**Transcribed page contents**
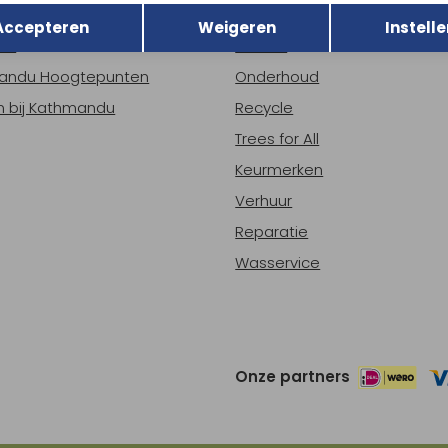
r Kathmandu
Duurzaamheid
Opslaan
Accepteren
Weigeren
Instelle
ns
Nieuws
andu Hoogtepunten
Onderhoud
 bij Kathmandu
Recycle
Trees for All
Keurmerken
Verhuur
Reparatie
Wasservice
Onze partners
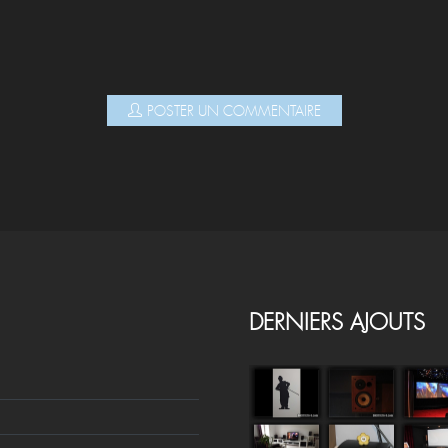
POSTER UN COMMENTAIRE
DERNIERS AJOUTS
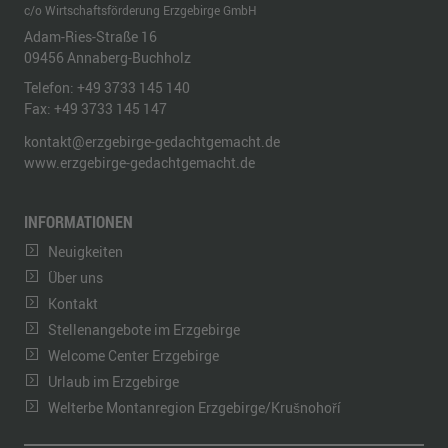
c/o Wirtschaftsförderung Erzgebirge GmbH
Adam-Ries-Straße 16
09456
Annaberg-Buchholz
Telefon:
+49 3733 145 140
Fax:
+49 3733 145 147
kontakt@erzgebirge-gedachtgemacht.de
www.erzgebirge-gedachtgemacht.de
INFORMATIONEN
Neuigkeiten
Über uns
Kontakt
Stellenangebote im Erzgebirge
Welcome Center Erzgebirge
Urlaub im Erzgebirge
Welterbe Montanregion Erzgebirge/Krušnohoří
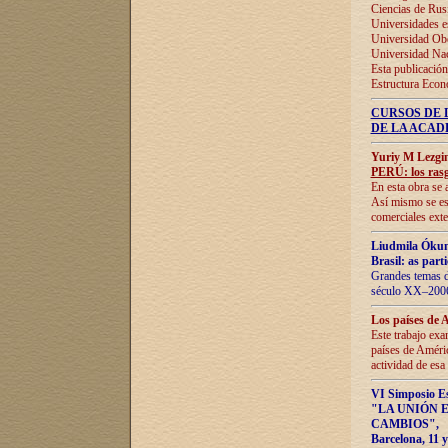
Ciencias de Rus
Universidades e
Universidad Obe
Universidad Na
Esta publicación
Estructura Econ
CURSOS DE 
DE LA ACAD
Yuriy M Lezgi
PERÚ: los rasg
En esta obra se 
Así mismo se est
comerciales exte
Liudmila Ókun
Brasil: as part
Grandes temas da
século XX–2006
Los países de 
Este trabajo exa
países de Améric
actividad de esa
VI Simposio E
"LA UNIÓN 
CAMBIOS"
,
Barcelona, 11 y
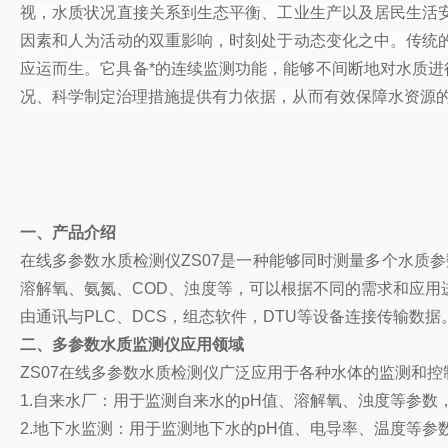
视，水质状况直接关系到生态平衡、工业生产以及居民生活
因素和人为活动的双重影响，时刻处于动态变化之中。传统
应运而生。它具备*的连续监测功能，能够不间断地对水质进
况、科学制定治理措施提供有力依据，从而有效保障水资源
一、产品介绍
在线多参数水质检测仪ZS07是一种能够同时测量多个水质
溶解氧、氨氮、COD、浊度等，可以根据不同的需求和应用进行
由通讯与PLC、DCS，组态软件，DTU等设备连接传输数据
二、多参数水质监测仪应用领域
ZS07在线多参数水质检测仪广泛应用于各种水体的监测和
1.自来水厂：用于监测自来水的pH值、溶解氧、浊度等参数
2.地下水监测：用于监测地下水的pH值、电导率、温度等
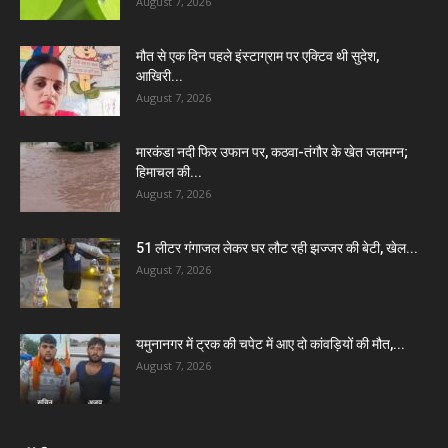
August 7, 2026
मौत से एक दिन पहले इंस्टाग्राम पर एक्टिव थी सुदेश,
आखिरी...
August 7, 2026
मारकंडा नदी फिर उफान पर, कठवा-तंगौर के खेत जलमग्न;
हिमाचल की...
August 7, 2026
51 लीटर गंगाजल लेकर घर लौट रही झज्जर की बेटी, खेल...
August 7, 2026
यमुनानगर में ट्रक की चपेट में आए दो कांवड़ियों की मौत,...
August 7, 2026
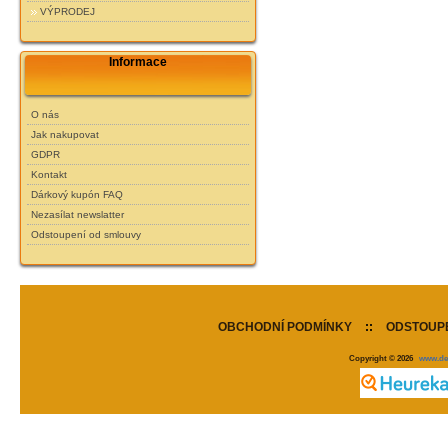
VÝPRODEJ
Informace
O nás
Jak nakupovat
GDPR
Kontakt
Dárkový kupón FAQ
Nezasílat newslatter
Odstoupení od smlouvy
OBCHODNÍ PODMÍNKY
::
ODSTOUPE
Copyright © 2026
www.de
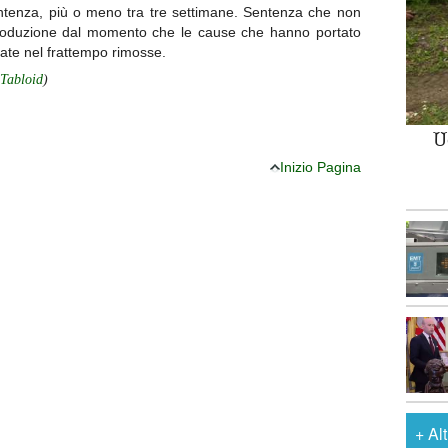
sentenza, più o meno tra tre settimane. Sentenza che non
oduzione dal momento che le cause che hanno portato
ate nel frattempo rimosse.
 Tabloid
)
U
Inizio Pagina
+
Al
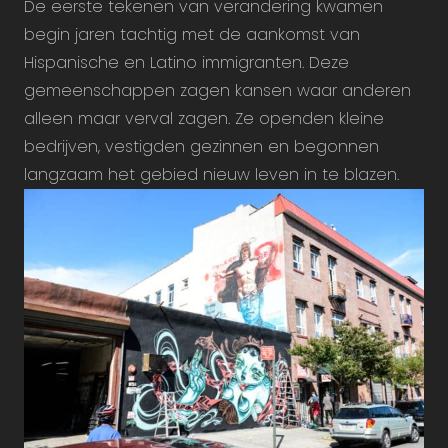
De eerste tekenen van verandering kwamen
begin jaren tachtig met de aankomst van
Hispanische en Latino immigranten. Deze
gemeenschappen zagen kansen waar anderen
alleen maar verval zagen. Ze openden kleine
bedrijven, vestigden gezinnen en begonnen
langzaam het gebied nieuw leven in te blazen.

**Aim of the task**
Looking at the records above, how many lines have the word "gedachtgemacht" in them? State the number only.

**The completed task**
2